Do your veggies need a little pep? If you’re as laid back in the kitchen as I am, you don’t want to have to go to great lengths to make a healthy meal. One of the easiest ways to fix your veggies is through a technique called blanching. With less equipment and time that it takes to steam, blanching provides all the nutritional value with a super fresh taste.
So how does it work? Whether you’re a novice in the kitchen or want to explore preparing your favorite vegetables in a new way, blanching is a pretty simple process. Essentially, all it takes is quickly boiling and then chilling your desired food. You dunk chopped raw vegetables in boiling water, remove and strain after a few minutes, and then swiftly submerge in an ice bath.
This method cooks the vegetables just enough to make them easier to digest, but not too much the way sautéing in oil or roasting can. Soggy brussels sprouts or mushy broccoli? No thanks! Blanched vegetables have a much snappier, crisper quality and can be served plain or drizzled with olive oil to create a flavorful, nutritionally dense dish.
The beauty of blanching is that it only takes about 10 minutes. All you have to do is bring a pot of water to a boil, toss in your chopped vegetables of choice, let cook for 3-4 minutes depending on the girth of the vegetable, and then transfer into cold water/ice bath for another 3 minutes.
This step of transferring the vegetables into cold water is what stops the cooking process dead in its tracks leaving you with veggies that retain their firm cellular membrane instead of turning into a sloppy mush.
I tend to blanch things that would take longer to steam, and veggies I wouldn’t dare eat raw.

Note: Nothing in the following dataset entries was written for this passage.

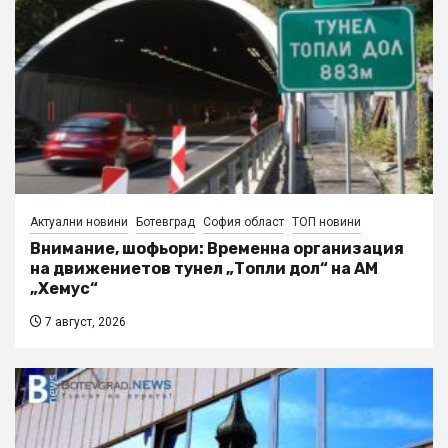
Актуални новини
Ботевград
София област
ТОП новини
Внимание, шофьори: Временна организация
на движениетов тунел „Топли дол“ на АМ
„Хемус“
7 август, 2026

Not sure what to blanch? Some popular items are asparagus, cauliflower, broccoli, mushrooms, and peas. My favorite thing to do is play around with different homemade dressings and simple vinaigrettes on bountiful, blanched, veggie-filled dinners.
If you’re feeling a little frisky and baking with a recipe that calls for nut flour, blanching is a great way to remove the skins and outer shells of nuts and seeds. Be careful not to overdo the boiling if using pistachios and/or almonds; they only need to sit in the boiling water for 60 seconds before transferring to ice water. Blanching makes it easy to pop nuts out of their shells for a variety of recipes.
As long as you don’t over-boil your vegetables, you kind of can’t go wrong with blanching. Give it a try with your next simple weeknight dinner. You might even find that once you blanch, you can’t go back!